• _WORK INSTRUCTION_:
When the line containing "使用位图，每一个号码对应一个" appears in the data below, begin copying there and stop only after the line containing "先hash分组, 把落在同一个组topK先算好，再综合算所有组的topK。".

[Collected data]
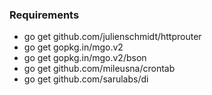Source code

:
### Requirements
- go get github.com/julienschmidt/httprouter
- go get gopkg.in/mgo.v2
- go get gopkg.in/mgo.v2/bson
- go get github.com/mileusna/crontab
- go get github.com/sarulabs/di
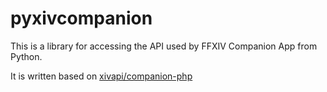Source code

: # pyxivcompanion
This is a library for accessing the API used by FFXIV Companion App from Python.

It is written based on [xivapi/companion-php](https://github.com/xivapi/companion-php)
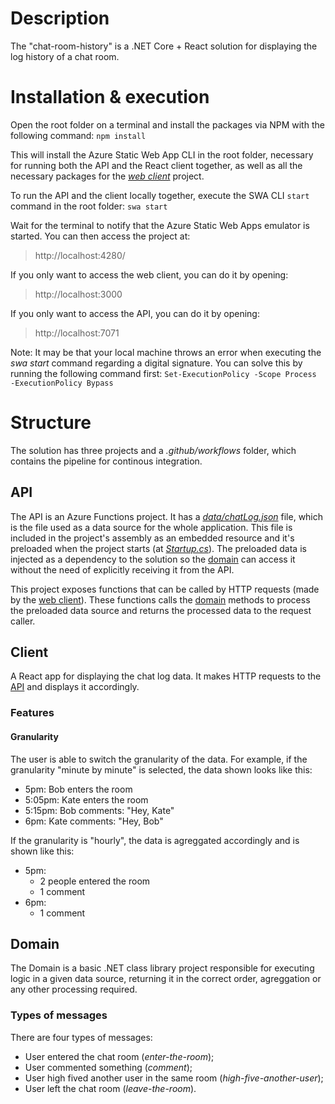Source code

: # Description
The "chat-room-history" is a .NET Core + React solution for displaying the log history of a chat room. 

# Installation & execution
Open the root folder on a terminal and install the packages via NPM with the following command:
`npm install`

This will install the Azure Static Web App CLI in the root folder, necessary for running both the API and the React client together, as well as all the necessary packages for the [_web client_](#client) project.

To run the API and the client locally together, execute the SWA CLI `start` command in the root folder:
`swa start`

Wait for the terminal to notify that the Azure Static Web Apps emulator is started. You can then access the project at:
> http://localhost:4280/

If you only want to access the web client, you can do it by opening:
> http://localhost:3000

If you only want to access the API, you can do it by opening:
> http://localhost:7071

Note:
It may be that your local machine throws an error when executing the _swa start_ command regarding a digital signature. You can solve this by running the following command first:
`Set-ExecutionPolicy -Scope Process -ExecutionPolicy Bypass`

# Structure
The solution has three projects and a _.github/workflows_ folder, which contains the pipeline for continous integration.

## API
The API is an Azure Functions project. It has a [_data/chatLog.json_](https://github.com/brunoccst/chat-room-history/tree/main/API/data) file, which is the file used as a data source for the whole application. This file is included in the project's assembly as an embedded resource and it's preloaded when the project starts (at [_Startup.cs_](https://github.com/brunoccst/chat-room-history/blob/main/API/Startup.cs)). The preloaded data is injected as a dependency to the solution so the [domain](#domain) can access it without the need of explicitly receiving it from the API.

This project exposes functions that can be called by HTTP requests (made by the [web client](#client)). These functions calls the [domain](#domain) methods to process the preloaded data source and returns the processed data to the request caller.

## Client
A React app for displaying the chat log data. It makes HTTP requests to the [API](#api) and displays it accordingly.

### Features

#### Granularity

The user is able to switch the granularity of the data.
For example, if the granularity "minute by minute" is selected, the data shown looks like this:
* 5pm: Bob enters the room
* 5:05pm: Kate enters the room
* 5:15pm: Bob comments: "Hey, Kate"
* 6pm: Kate comments: "Hey, Bob"

If the granularity is "hourly", the data is agreggated accordingly and is shown like this:
* 5pm:
  * 2 people entered the room
  * 1 comment
* 6pm:
  * 1 comment

## Domain
The Domain is a basic .NET class library project responsible for executing logic in a given data source, returning it in the correct order, agreggation or any other processing required.

### Types of messages
There are four types of messages:

* User entered the chat room (_enter-the-room_);
* User commented something (_comment_);
* User high fived another user in the same room (_high-five-another-user_);
* User left the chat room (_leave-the-room_).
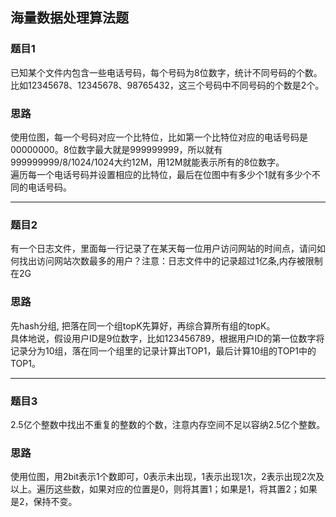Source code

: ## 海量数据处理算法题

### 题目1
已知某个文件内包含一些电话号码，每个号码为8位数字，统计不同号码的个数。
比如12345678、12345678、98765432，这三个号码中不同号码的个数是2个。

### 思路
使用位图，每一个号码对应一个比特位，比如第一个比特位对应的电话号码是00000000。8位数字最大就是999999999，所以就有999999999/8/1024/1024大约12M，用12M就能表示所有的8位数字。  
遍历每一个电话号码并设置相应的比特位，最后在位图中有多少个1就有多少个不同的电话号码。

---

### 题目2
有一个日志文件，里面每一行记录了在某天每一位用户访问网站的时间点，请问如何找出访问网站次数最多的用户？注意：日志文件中的记录超过1亿条,内存被限制在2G

### 思路
先hash分组, 把落在同一个组topK先算好，再综合算所有组的topK。  
具体地说，假设用户ID是9位数字，比如123456789，根据用户ID的第一位数字将记录分为10组，落在同一个组里的记录计算出TOP1，最后计算10组的TOP1中的TOP1。

---

### 题目3

2.5亿个整数中找出不重复的整数的个数，注意内存空间不足以容纳2.5亿个整数。

### 思路
使用位图，用2bit表示1个数即可，0表示未出现，1表示出现1次，2表示出现2次及以上。遍历这些数，如果对应的位置是0，则将其置1；如果是1，将其置2；如果是2，保持不变。
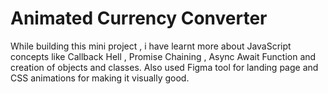 # Animated Currency Converter
While building this mini project , i have learnt more about JavaScript concepts like Callback Hell , Promise Chaining , Async Await Function and creation of objects and classes. Also used Figma tool for landing page and CSS animations for making it visually good.
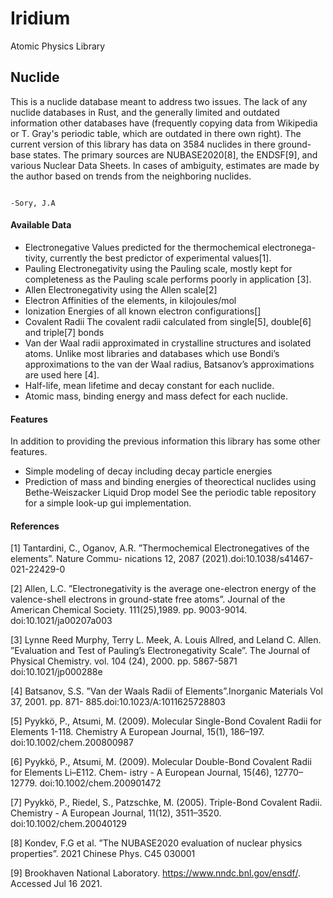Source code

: # Iridium
Atomic Physics Library

## Nuclide 
  This is a nuclide database meant to address two issues. The lack of any nuclide databases in Rust, and the generally limited
 and outdated information other databases have (frequently copying data from Wikipedia or T. Gray's periodic table, which are outdated in there own right). The current version of this library has data on 3584 nuclides in there ground-base states. The primary sources are NUBASE2020[8], the ENDSF[9], and various Nuclear Data Sheets.
  In cases of ambiguity, estimates are made by the author based on trends from the neighboring nuclides. 
  
                                                                               -Sory, J.A
#### Available Data
- Electronegative Values predicted for the thermochemical electronega-
tivity, currently the best predictor of experimental values[1].
- Pauling  Electronegativity using the Pauling scale, mostly kept for completeness as
the Pauling scale performs poorly in application [3].
- Allen Electronegativity using the Allen scale[2]
- Electron Affinities of the elements, in kilojoules/mol
- Ionization Energies of all known electron configurations[]
- Covalent Radii The covalent radii calculated from single[5], double[6] and triple[7] bonds
- Van der Waal radii approximated in crystalline structures and isolated atoms. 
Unlike most libraries and databases which use Bondi’s approximations to the van der Waal
radius, Batsanov’s approximations are used here [4].
- Half-life, mean lifetime and decay constant for each nuclide.
- Atomic mass, binding energy and mass defect for each nuclide.

#### Features                                        
In addition to providing the previous information this library has some other features. 
- Simple modeling of decay including decay particle energies
- Prediction of mass and binding energies of theorectical nuclides using Bethe-Weiszacker Liquid Drop model
See the periodic table repository for a simple look-up gui implementation. 


#### References
[1] Tantardini, C., Oganov, A.R. ”Thermochemical Electronegatives of the elements”. Nature Commu-
nications 12, 2087 (2021).doi:10.1038/s41467-021-22429-0

[2] Allen, L.C. ”Electronegativity is the average one-electron energy of the valence-shell electrons in
ground-state free atoms”. Journal of the American Chemical Society. 111(25),1989. pp. 9003-9014.
doi:10.1021/ja00207a003

[3] Lynne Reed Murphy, Terry L. Meek, A. Louis Allred, and Leland C. Allen. ”Evaluation and Test
of Pauling’s Electronegativity Scale”. The Journal of Physical Chemistry. vol. 104 (24), 2000. pp.
5867-5871 doi:10.1021/jp000288e

[4] Batsanov, S.S. ”Van der Waals Radii of Elements”.Inorganic Materials Vol 37, 2001. pp. 871-
885.doi:10.1023/A:1011625728803

[5] Pyykkö, P., Atsumi, M. (2009). Molecular Single-Bond Covalent Radii for Elements 1-118. Chemistry
 A European Journal, 15(1), 186–197. doi:10.1002/chem.200800987
 
[6] Pyykkö, P., Atsumi, M. (2009). Molecular Double-Bond Covalent Radii for Elements Li–E112. Chem-
istry - A European Journal, 15(46), 12770–12779. doi:10.1002/chem.200901472

[7] Pyykkö, P., Riedel, S., Patzschke, M. (2005). Triple-Bond Covalent Radii. Chemistry - A European
Journal, 11(12), 3511–3520. doi:10.1002/chem.20040129

[8] Kondev, F.G et al. ”The NUBASE2020 evaluation of nuclear physics properties”. 2021 Chinese Phys.
C45 030001

[9] Brookhaven National Laboratory. https://www.nndc.bnl.gov/ensdf/. Accessed Jul 16 2021.
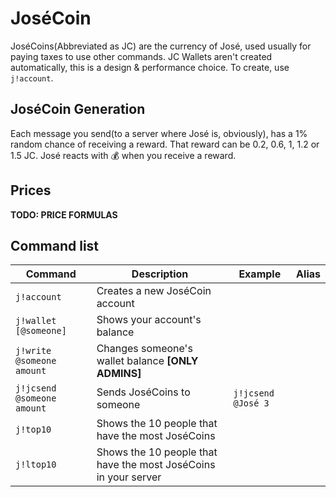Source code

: # JoséCoin

JoséCoins(Abbreviated as JC) are the currency of José, used usually for paying taxes to use other commands.
JC Wallets aren't created automatically, this is a design & performance choice. To create, use `j!account`.

## JoséCoin Generation

Each message you send(to a server where José is, obviously), has a 1% random chance of receiving a reward.
That reward can be 0.2, 0.6, 1, 1.2 or 1.5 JC. José reacts with :moneybag: when you receive a reward.

## Prices
**TODO: PRICE FORMULAS**

## Command list

Command | Description | Example | Alias
------------- | ------------- | ------------- | -------------
`j!account` | Creates a new JoséCoin account | |
`j!wallet [@someone]` | Shows your account's balance  | |
`j!write @someone amount` | Changes someone's wallet balance **[ONLY ADMINS]** | |
`j!jcsend @someone amount` | Sends JoséCoins to someone | `j!jcsend @José 3` |
`j!top10` | Shows the 10 people that have the most JoséCoins | |
`j!ltop10` | Shows the 10 people that have the most JoséCoins in your server | |

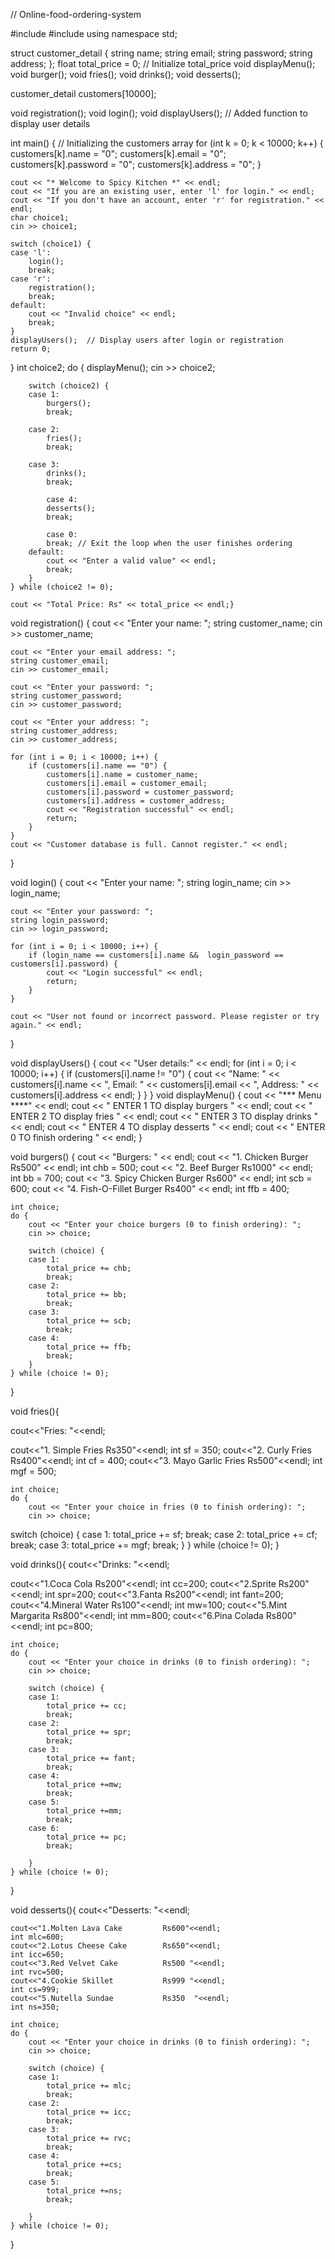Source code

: // Online-food-ordering-system

#include <iostream>
#include <string>
using namespace std;

struct customer_detail {
    string name;
    string email;
    string password;
    string address;
};
float total_price = 0; // Initialize total_price
 void displayMenu();
 void burger();
void fries();
 void drinks();
 void desserts();

customer_detail customers[10000];

void registration();
void login();
void displayUsers();  // Added function to display user details

int main() {
    // Initializing the customers array
    for (int k = 0; k < 10000; k++) {
        customers[k].name = "0";
        customers[k].email = "0";
        customers[k].password = "0";
        customers[k].address = "0";
    }

    cout << "* Welcome to Spicy Kitchen *" << endl;
    cout << "If you are an existing user, enter 'l' for login." << endl;
    cout << "If you don't have an account, enter 'r' for registration." << endl;
    char choice1;
    cin >> choice1;

    switch (choice1) {
    case 'l':
        login();
        break;
    case 'r':
        registration();
        break;
    default:
        cout << "Invalid choice" << endl;
        break;
    }
    displayUsers();  // Display users after login or registration
    return 0;
}
int choice2;
    do {
        displayMenu();
        cin >> choice2;

        switch (choice2) {
        case 1:
            burgers();
            break;

        case 2:
            fries();
            break;
                
        case 3:
            drinks();
            break;
                
            case 4:
            desserts();
            break;
                
            case 0:
            break; // Exit the loop when the user finishes ordering
        default:
            cout << "Enter a valid value" << endl;
            break;
        }
    } while (choice2 != 0);

    cout << "Total Price: Rs" << total_price << endl;}

void registration() {
    cout << "Enter your name: ";
    string customer_name;
    cin >> customer_name;

    cout << "Enter your email address: ";
    string customer_email;
    cin >> customer_email;

    cout << "Enter your password: ";
    string customer_password;
    cin >> customer_password;

    cout << "Enter your address: ";
    string customer_address;
    cin >> customer_address;

    for (int i = 0; i < 10000; i++) {
        if (customers[i].name == "0") {
            customers[i].name = customer_name;
            customers[i].email = customer_email;
            customers[i].password = customer_password;
            customers[i].address = customer_address;
            cout << "Registration successful" << endl;
            return;
        }
    }
    cout << "Customer database is full. Cannot register." << endl;
}

void login() {
    cout << "Enter your name: ";
    string login_name;
    cin >> login_name;

    cout << "Enter your password: ";
    string login_password;
    cin >> login_password;

    for (int i = 0; i < 10000; i++) {
        if (login_name == customers[i].name &&  login_password == customers[i].password) {
            cout << "Login successful" << endl;
            return;
        }
    }

    cout << "User not found or incorrect password. Please register or try again." << endl;
}

void displayUsers() {
    cout << "User details:" << endl;
    for (int i = 0; i < 10000; i++) {
        if (customers[i].name != "0") {
            cout << "Name: " << customers[i].name << ", Email: " << customers[i].email << ", Address: " << customers[i].address << endl;
        }
    }
}
void displayMenu() {
    cout << "*** Menu ****" << endl;
    cout << " ENTER 1 TO display burgers " << endl;
    cout << " ENTER 2 TO display fries " << endl;
    cout << " ENTER 3 TO display drinks " << endl;
    cout << " ENTER 4 TO display desserts " << endl;
    cout << " ENTER 0 TO finish ordering " << endl;
}

void burgers() {
    cout << "Burgers: " << endl;
    cout << "1. Chicken Burger                  Rs500" << endl;
    int chb = 500;
    cout << "2. Beef Burger                     Rs1000" << endl;
    int bb = 700;
    cout << "3. Spicy Chicken Burger            Rs600" << endl;
    int scb = 600;
    cout << "4. Fish-O-Fillet Burger            Rs400" << endl;
    int ffb = 400;

    int choice;
    do {
        cout << "Enter your choice burgers (0 to finish ordering): ";
        cin >> choice;

        switch (choice) {
        case 1:
            total_price += chb;
            break;
        case 2:
            total_price += bb;
            break;
        case 3:
            total_price += scb;
            break;
        case 4:
            total_price += ffb;
            break;
        }
    } while (choice != 0);
}


void fries(){

cout<<"Fries: "<<endl;
 
 cout<<"1. Simple Fries      Rs350"<<endl;
 int sf = 350;
 cout<<"2. Curly Fries       Rs400"<<endl;
 int cf = 400;
 cout<<"3. Mayo Garlic Fries Rs500"<<endl;
 int mgf = 500;
 
    int choice;
    do {
        cout << "Enter your choice in fries (0 to finish ordering): ";
        cin >> choice;

 switch (choice) {
        case 1:
            total_price += sf;
            break;
        case 2:
            total_price += cf;
            break;
        case 3:
            total_price += mgf;
            break;
        }
    } while (choice != 0);
}

void drinks(){
    cout<<"Drinks: "<<endl;
 
 cout<<"1.Coca Cola         Rs200"<<endl;
 int cc=200;
 cout<<"2.Sprite            Rs200"<<endl;
 int spr=200;
 cout<<"3.Fanta             Rs200"<<endl;
 int fant=200;
 cout<<"4.Mineral Water     Rs100"<<endl;
 int mw=100;
 cout<<"5.Mint Margarita    Rs800"<<endl;
 int mm=800;
 cout<<"6.Pina Colada       Rs800"<<endl;
 int pc=800;
 
    int choice;
    do {
        cout << "Enter your choice in drinks (0 to finish ordering): ";
        cin >> choice;

        switch (choice) {
        case 1:
            total_price += cc;
            break;
        case 2:
            total_price += spr;
            break;
        case 3:
            total_price += fant;
            break;
        case 4:
            total_price +=mw;
            break;
        case 5:
            total_price +=mm;
            break;
        case 6:
            total_price += pc;
            break;
                
        }
    } while (choice != 0);
}

void desserts(){
    cout<<"Desserts: "<<endl;
    
    cout<<"1.Molten Lava Cake         Rs600"<<endl;
    int mlc=600;
    cout<<"2.Lotus Cheese Cake        Rs650"<<endl;
    int icc=650;
    cout<<"3.Red Velvet Cake          Rs500 "<<endl;
    int rvc=500;
    cout<<"4.Cookie Skillet           Rs999 "<<endl;
    int cs=999;
    cout<<"5.Nutella Sundae           Rs350  "<<endl;
    int ns=350;

    int choice;
    do {
        cout << "Enter your choice in drinks (0 to finish ordering): ";
        cin >> choice;

        switch (choice) {
        case 1:
            total_price += mlc;
            break;
        case 2:
            total_price += icc;
            break;
        case 3:
            total_price += rvc;
            break;
        case 4:
            total_price +=cs;
            break;
        case 5:
            total_price +=ns;
            break;
                
        }
    } while (choice != 0);
}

• _RESPONSE TO THIS TASK_:
使用位图，每一个号码对应一个比特位，比如第一个比特位对应的电话号码是00000000。8位数字最大就是999999999，所以就有999999999/8/1024/1024大约12M，用12M就能表示所有的8位数字。  
遍历每一个电话号码并设置相应的比特位，最后在位图中有多少个1就有多少个不同的电话号码。

---

### 题目2
有一个日志文件，里面每一行记录了在某天每一位用户访问网站的时间点，请问如何找出访问网站次数最多的用户？注意：日志文件中的记录超过1亿条,内存被限制在2G

### 思路
先hash分组, 把落在同一个组topK先算好，再综合算所有组的topK。  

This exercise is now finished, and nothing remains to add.